Souhaitant savoir quelles informations étaient détenues sur eux dans le cadre de cette enquête, les salariés ont exercé leur droit d’accès et leur droit d’opposition au traitement de leurs données personnelles. Ils ont ainsi demandé à l'employeur de leur communiquer les données personnelles les concernant et ont demandé que celles-ci ne soient plus traitées dans le cadre de l'enquête.
La société TotalEnergies SE a refusé de faire droit à ces demandes, estimant que les données étaient traitées dans le cadre d’une enquête menée pour répondre à ses obligations en matière de santé et de sécurité au travail, ce qui justifiait leur utilisation.
Saisie d’une plainte, la Commission nationale de l’informatique et des libertés (CNIL) a, par une décision du 19 juillet 2024, prononcé un rappel à ses obligations légales à l'encontre de la société.
La CNIL a effectivement considéré que les demandes d’opposition devaient être examinées individuellement et que tout refus devait être motivé. Elle a également estimé que l’employeur était tenu de répondre aux demandes d’accès aux données personnelles formulées par les intéressés.
TotalEnergies SE a contesté cette décision de la CNIL et a saisi le Conseil d’État d’une demande d’annulation pour excès de pouvoir.
La décision
Par une décision du 1er décembre 2025 , le Conseil d'État a rejeté la requête de la société TotalEnergies SE et a confirmé l'analyse retenue par la CNIL.
Après avoir confirmé que les données de l'enquête interne étaient des données personnelles au sens du RGPD, et donc soumis au droit d'opposition et à l'obligation de motivation en cas de refus, le Conseil d'Etat s'est prononcé quant au droit d'accès à celles-ci.
Le Conseil d'État a ainsi rappelé, au regard des articles 12 et 15 du RGPD tels qu'interprétés par la CJUE, que le salarié visé par une enquête interne conservait son droit d'accès aux données personnelles le concernant.
La circonstance que ces données aient été collectées dans le cadre d'une enquête interne ne fait donc pas obstacle, par principe, à l'exercice de ce droit et l'employeur ne peut refuser la demande d'accès que dans des hypothèses strictement encadrées, notamment :
En cas de demande manifestement infondée ou excessive,
Lorsque la communication des données portait atteinte aux droits et libertés d'autrui.

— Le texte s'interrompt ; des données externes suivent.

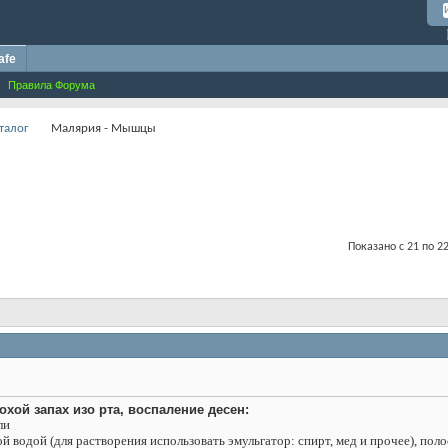
afe
Правила Форума
талог
Малярия - Мышцы
Показано с 21 по 22
хой запах изо рта, воспаление десен:
ли
й водой (для растворения использовать эмульгатор: спирт, мед и прочее), полос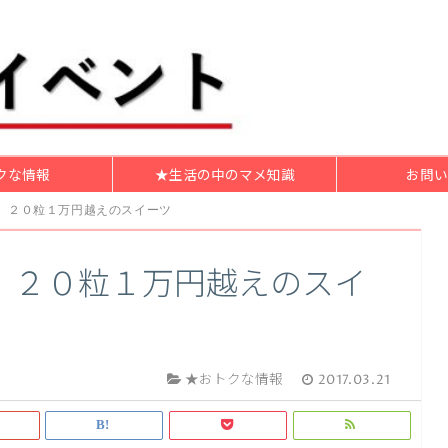
クな情報
★生活の中のマメ知識
お問い
】２０粒１万円越えのスイーツ
】２０粒１万円越えのスイ
★おトクな情報
2017.03.21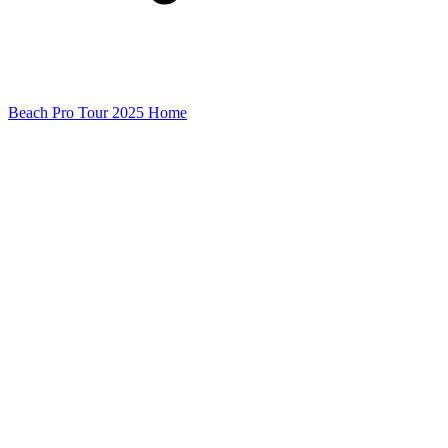
Beach Pro Tour 2025 Home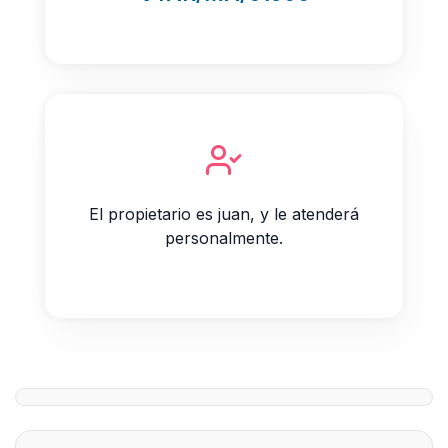
El propietario es juan, y le atenderá
personalmente.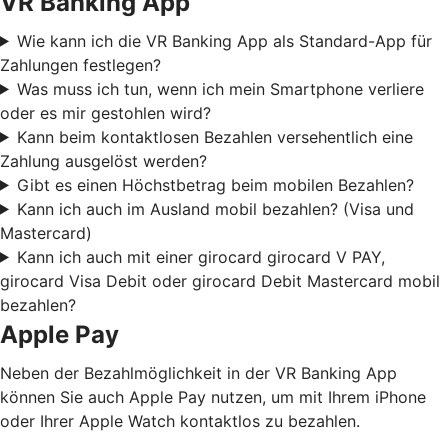
VR Banking App
Wie kann ich die VR Banking App als Standard-App für
Zahlungen festlegen?
Was muss ich tun, wenn ich mein Smartphone verliere
oder es mir gestohlen wird?
Kann beim kontaktlosen Bezahlen versehentlich eine
Zahlung ausgelöst werden?
Gibt es einen Höchstbetrag beim mobilen Bezahlen?
Kann ich auch im Ausland mobil bezahlen? (Visa und
Mastercard)
Kann ich auch mit einer girocard girocard V PAY,
girocard Visa Debit oder girocard Debit Mastercard mobil
bezahlen?
Apple Pay
Neben der Bezahlmöglichkeit in der VR Banking App
können Sie auch Apple Pay nutzen, um mit Ihrem iPhone
oder Ihrer Apple Watch kontaktlos zu bezahlen.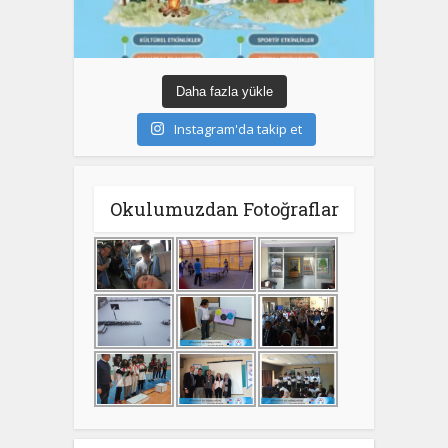
Daha fazla yükle
Instagram'da takip et
Okulumuzdan Fotoğraflar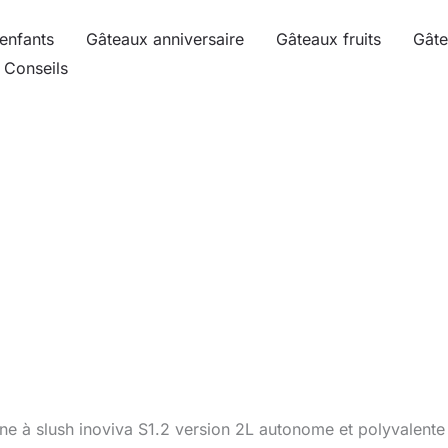
enfants
Gâteaux anniversaire
Gâteaux fruits
Gâte
Conseils
ine à slush inoviva S1.2 version 2L autonome et polyvalente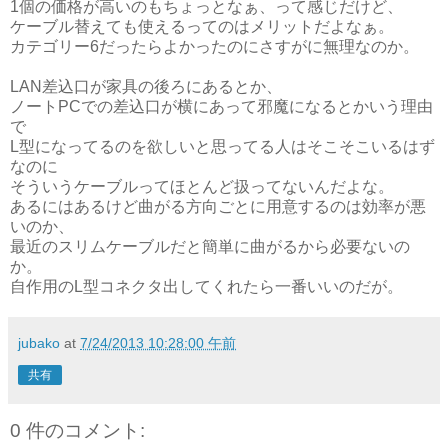
1個の価格が高いのもちょっとなぁ、って感じだけど、
ケーブル替えても使えるってのはメリットだよなぁ。
カテゴリー6だったらよかったのにさすがに無理なのか。
LAN差込口が家具の後ろにあるとか、
ノートPCでの差込口が横にあって邪魔になるとかいう理由
で
L型になってるのを欲しいと思ってる人はそこそこいるはず
なのに
そういうケーブルってほとんど扱ってないんだよな。
あるにはあるけど曲がる方向ごとに用意するのは効率が悪
いのか、
最近のスリムケーブルだと簡単に曲がるから必要ないの
か。
自作用のL型コネクタ出してくれたら一番いいのだが。
jubako
at
7/24/2013 10:28:00 午前
共有
0 件のコメント: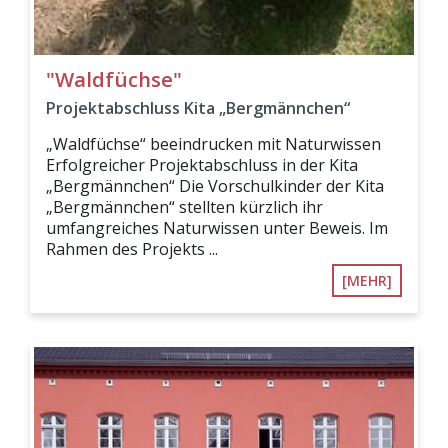
"Waldfüchse"
Projektabschluss Kita „Bergmännchen“
„Waldfüchse“ beeindrucken mit Naturwissen
Erfolgreicher Projektabschluss in der Kita
„Bergmännchen“ Die Vorschulkinder der Kita
„Bergmännchen“ stellten kürzlich ihr
umfangreiches Naturwissen unter Beweis. Im
Rahmen des Projekts ...
[MEHR]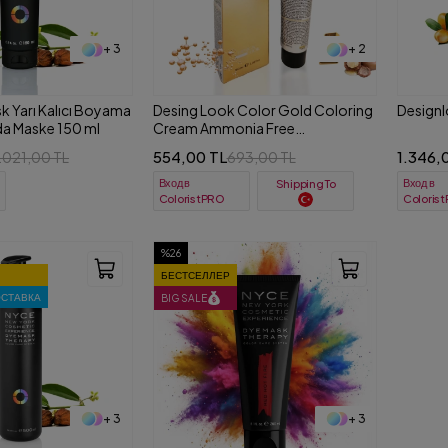
+ 3
+ 2
 Yarı Kalıcı Boyama
Desing Look Color Gold Coloring
Designl
da Maske 150 ml
Cream Ammonia Free
Перманентная краска для волос
554,00 TL
1.346,
.021,00 TL
693,00 TL
без аммиака 100 ml
Вход в
Вход в
Shipping To
ColoristPRO
Coloris
%26
БЕСТСЕЛЛЕР
ОСТАВКА
BIG SALE
+ 3
+ 3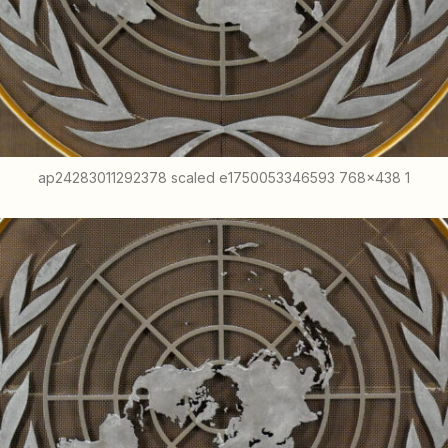
ap24283011292378 scaled e1750053346593 768x438 1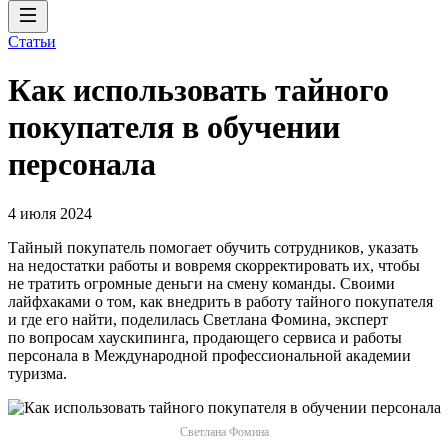
Статьи
Как использовать тайного
покупателя‎ в обучении
персонала
4 июля 2024
Тайный покупатель помогает обучить сотрудников, указать
на недостатки работы и вовремя скорректировать их, чтобы
не тратить огромные деньги на смену команды. Своими
лайфхаками о том, как внедрить в работу тайного покупателя
и где его найти, поделилась Светлана Фомина, эксперт
по вопросам хаускипинга, продающего сервиса и работы
персонала в Международной профессиональной академии
туризма.
Светлана Фомина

Enfin, le responsable de traitement des données est tenu, en application de l'article 12 du RGPD, d'informer la personne concernée des suites données à sa demande dans un délai d'un mois à compter de sa réception.
L'apport de la décision
Cette décision (CE, 1er décembre 2025, n°498023) présente un intérêt majeur dans l'articulation entre droit du travail et protection des données personnelles. En validant la position de la CNIL, le Conseil d'État confirme que les salariés conservent, par principe, leur droit d'accès à ces données, quelles qu'elles soient.
Cette position contraste avec celle retenue par la Cour de cassation, qui adopte traditionnellement une approche davantage orientée vers la préservation de l'efficacité de l'enquête interne. En effet, la Cour de cassation (Cass. soc., 29 juin 2022, n°20-22.220) a énoncé qu'un salarié ne dispose pas d'un droit d'accès au dossier d'enquête pendant le déroulement de celle-ci. Cette solution a été réaffirmée très récemment (Cass. soc., 14 janvier 2026, n°24-13.234), la chambre sociale précisant que le respect des droits de la défense et du principe du contradictoire n'impose pas que le salarié ait accès aux pièces recueillies, soit confronté aux personnes l'ayant mis en cause ou même soit entendu dans le cadre de l'enquête.

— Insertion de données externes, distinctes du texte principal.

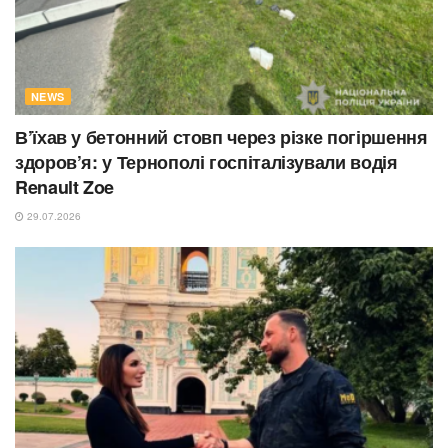
NEWS
В’їхав у бетонний стовп через різке погіршення
здоров’я: у Тернополі госпіталізували водія
Renault Zoe
29.07.2026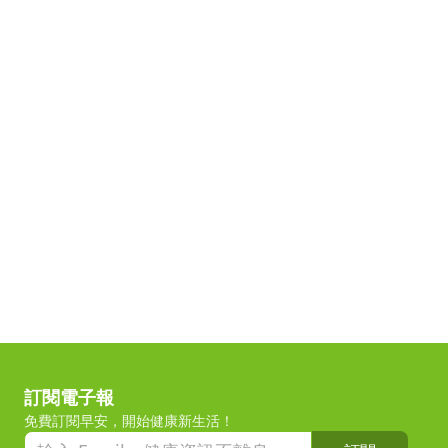
訂閱電子報
免費訂閱早安，開始健康新生活！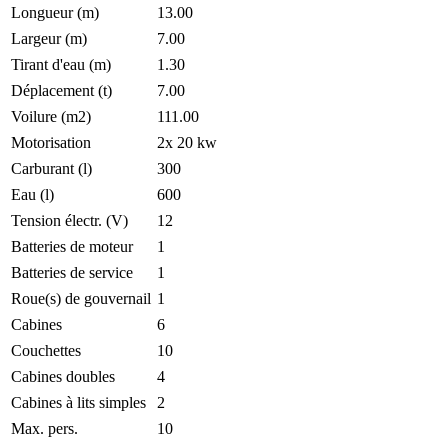
Longueur (m)
13.00
Largeur (m)
7.00
Tirant d'eau (m)
1.30
Déplacement (t)
7.00
Voilure (m2)
111.00
Motorisation
2x 20 kw
Carburant (l)
300
Eau (l)
600
Tension électr. (V)
12
Batteries de moteur
1
Batteries de service
1
Roue(s) de gouvernail
1
Cabines
6
Couchettes
10
Cabines doubles
4
Cabines à lits simples
2
Max. pers.
10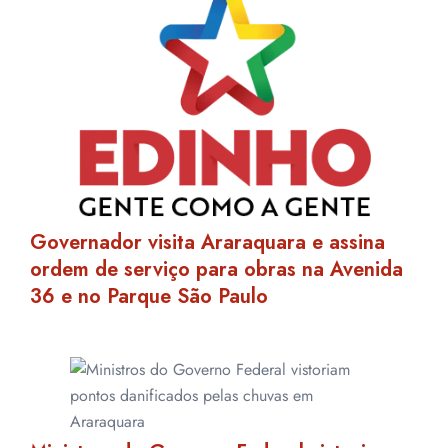
Governador visita Araraquara e assina
ordem de serviço para obras na Avenida
36 e no Parque São Paulo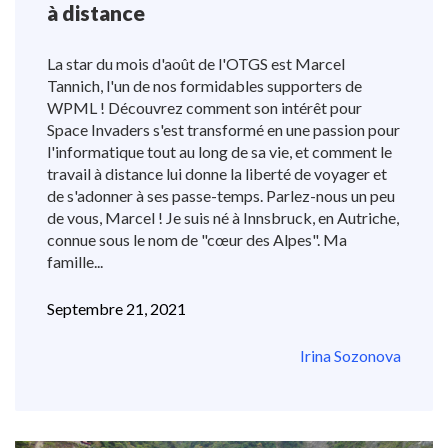
à distance
La star du mois d'août de l'OTGS est Marcel
Tannich, l'un de nos formidables supporters de
WPML ! Découvrez comment son intérêt pour
Space Invaders s'est transformé en une passion pour
l'informatique tout au long de sa vie, et comment le
travail à distance lui donne la liberté de voyager et
de s'adonner à ses passe-temps. Parlez-nous un peu
de vous, Marcel ! Je suis né à Innsbruck, en Autriche,
connue sous le nom de "cœur des Alpes". Ma
famille...
Septembre 21, 2021
Irina Sozonova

Cette divergence d'approche entre les deux juridictions met en lumière la difficile conciliation entre les exigences strictes du RGPD, et les impératifs de confidentialité inhérents aux enquêtes internes. Dans ce contexte, la réponse à apporter aux demandes d'accès des données personnelles ne saurait être systématique et nécessite une appréciation au cas par cas.